Dataset items:
▬▬▬▬▬▬

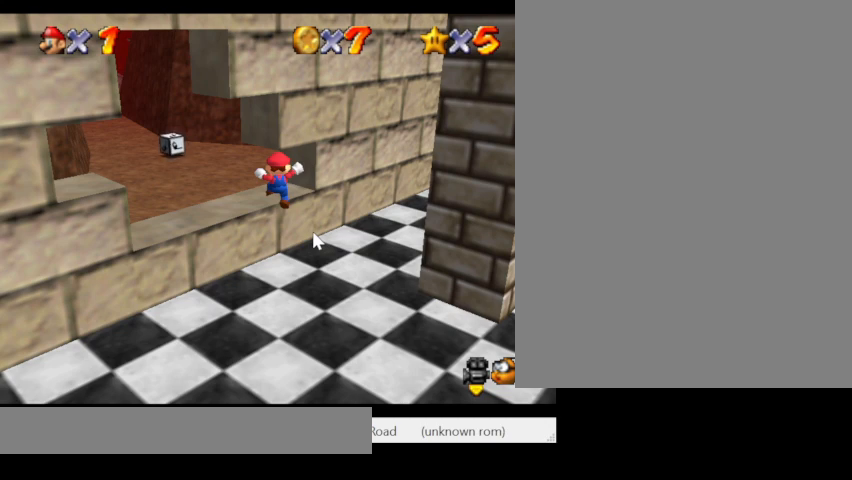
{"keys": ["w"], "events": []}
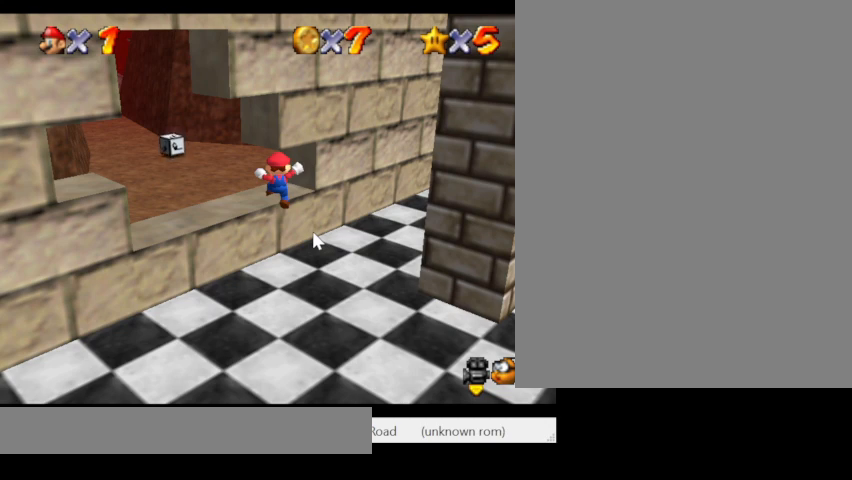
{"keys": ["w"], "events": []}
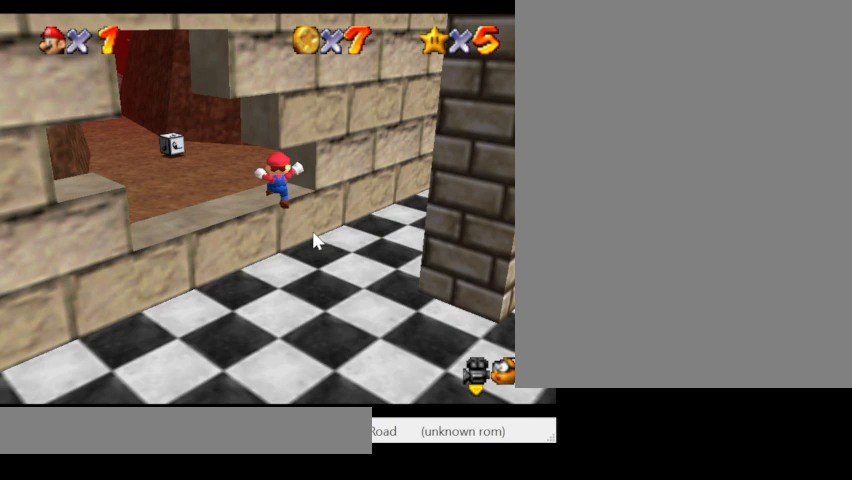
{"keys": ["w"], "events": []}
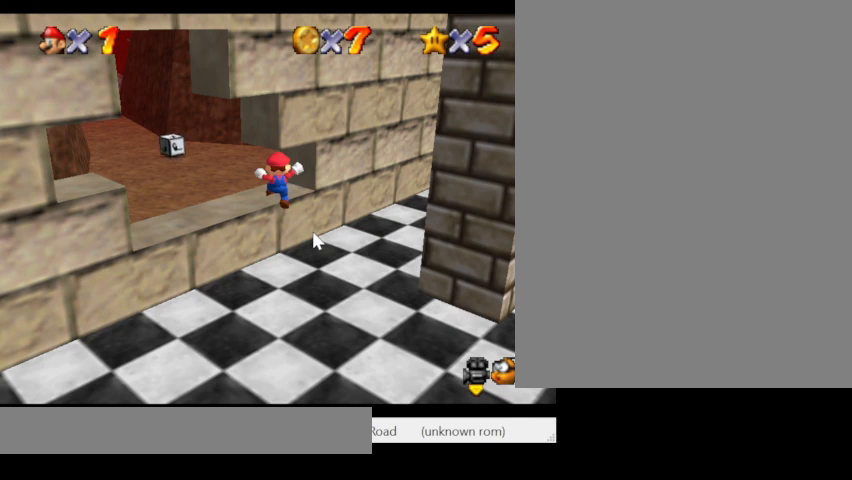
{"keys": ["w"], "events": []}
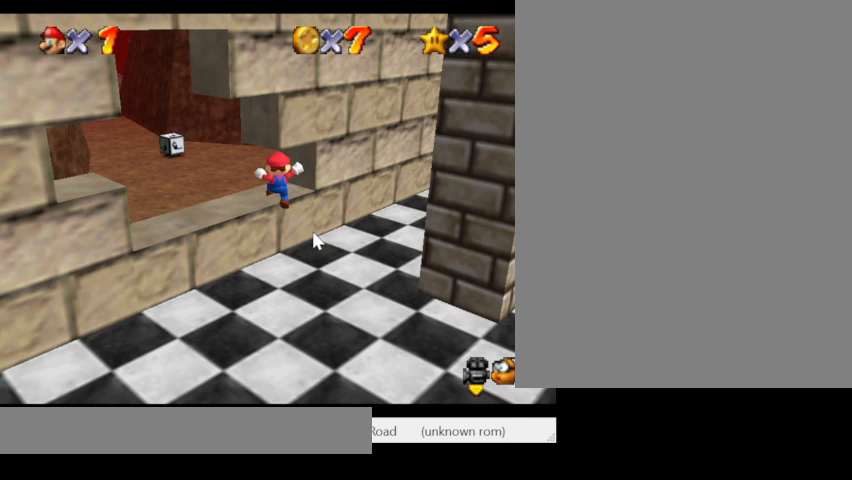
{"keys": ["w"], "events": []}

▬▬▬▬▬▬

With the pictures set aside, copy each line above as written.

{"keys": ["w"], "events": []}
{"keys": ["w"], "events": []}
{"keys": ["w"], "events": []}
{"keys": ["w"], "events": []}
{"keys": ["w"], "events": []}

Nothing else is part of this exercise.